Framing the Issue: The Impact of the Affordable Care Act on Domestic Violence Discourse and Services

Originally posted on www.carlsonsalon.blogspot.com

Finally acknowledging the causal links between lack of preventative care, poor health outcomes, and soaring healthcare costs, the Women’s Preventative Care Amendment of the Affordable Care Act went into effect last week. As of August 1st, 2012 insurance companies must provide for several essential women’s services free of charge, including annual woman-care visits, gestational diabetes screenings, STI and HIV counseling, breastfeeding support, HPV DNA testing, and, that holy grail, contraception.

As we joyously bid adieu to copays, we cannot underestimate the revolutionary significance of these provisions. For the first time in this country, women’s mental, reproductive, and sexual health are being recognized as essential components of the overall health and well-being of women and their families.

One among the mandated services has especially caught my attention for this reason: screening and counseling for domestic violence. The Department of Health and Human Services fact sheet on the new preventative services states:

Screening and counseling for interpersonal and domestic violence should be provided for all adolescent and adult women. An estimated 25% of women in the United States report being targets of intimate partner violence during their lifetimes. Screening is effective in the early detection and effectiveness of interventions to increase the safety of abused women.


Domestic violence– also known by the more-inclusive term, “intimate partner violence”– is still a pervasive and underreported issue in our country. As reported above, one in four women will be attacked by an intimate partner in her life. Here are a few more statistics on the subject:*

  • 5.3 million women are subject to intimate partner violence each year, resulting in nearly 2 million injuries and 1,300 deaths.
  • 30% of female homicides are committed by an intimate partner.
  • 13.6 million days of productivity from paid work and household chores are lost each year due to intimate partner violence.
  • Children under the age of 12 resided in at least 38% of the homes of female victims of intimate partner violence.
    • Witnessing violence between one’s parents or caretakers is the strongest risk factor of transmitting violent behavior from one generation to the next.
    • Boys who witness domestic violence are twice as likely to abuse their own partners and children when they become adults.
  • Teen dating violence is on the rise, as 33% percent of adolescent girls have experienced violence from a dating partner.
    • Studies also show that teens who experience dating violence are more likely to partake in other high-risk behaviors, such as smoking, drinking, engaging in risky sexual behavior, and practicing unhealthy diets.

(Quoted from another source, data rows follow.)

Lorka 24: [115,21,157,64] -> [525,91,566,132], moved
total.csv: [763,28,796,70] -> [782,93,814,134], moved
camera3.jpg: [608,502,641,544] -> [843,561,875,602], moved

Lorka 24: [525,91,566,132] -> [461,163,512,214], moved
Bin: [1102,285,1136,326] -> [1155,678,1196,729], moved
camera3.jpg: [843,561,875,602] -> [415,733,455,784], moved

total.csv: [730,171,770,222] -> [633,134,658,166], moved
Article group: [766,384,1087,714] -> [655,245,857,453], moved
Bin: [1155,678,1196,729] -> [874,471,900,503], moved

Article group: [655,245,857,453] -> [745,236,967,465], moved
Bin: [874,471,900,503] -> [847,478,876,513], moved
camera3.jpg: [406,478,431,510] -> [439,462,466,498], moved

Despite this, domestic violence is one of the most under-reported crimes in the nation. According to the National Coalition Against Domestic Violence:

  • Only one-quarter of all physical assaults and one-fifth of sexual assaults are reported to the police.
  • Less than one-fifth of victims reporting an injury from intimate partner violence sought medical treatment following the injury.

However, the Affordable Care Act may begin to change all this. By elevating the issue of domestic violence prevention to the category of “health care,” we take it out of the shadows. We acknowledge that domestic violence is a real and prevalent issue that affects the health and well-being of countless women and their families. We recognize the detrimental physical and mental impact– including chronic headaches, anxiety, depression, sleep problems, and PTSD–that intimate partner violence has on women.

It remains to be seen what shape the new DV-related services will take and how widespread of an effect they will have on the levels of intimate partner violence in this country. But it is an incredibly hopeful sign that we are shifting the national discourse surrounding domestic violence from blame, guilt, fear, and avoidance (Did you make him mad? Maybe he was just drunk? What about the children?) to support and positive treatment. This change is a crucial first step to dismantling the culture of shame and permissiveness that has perpetuated such a high level of violence, so that we may create a society intolerant of it.

*Statistics are taken from The Bureau of Justice Statistics, The National Council on Crime and Deliquency, The National Centers for Injury Prevention and Control at the Centers for Disease Control, and The National Coalition Against Domestic Violence.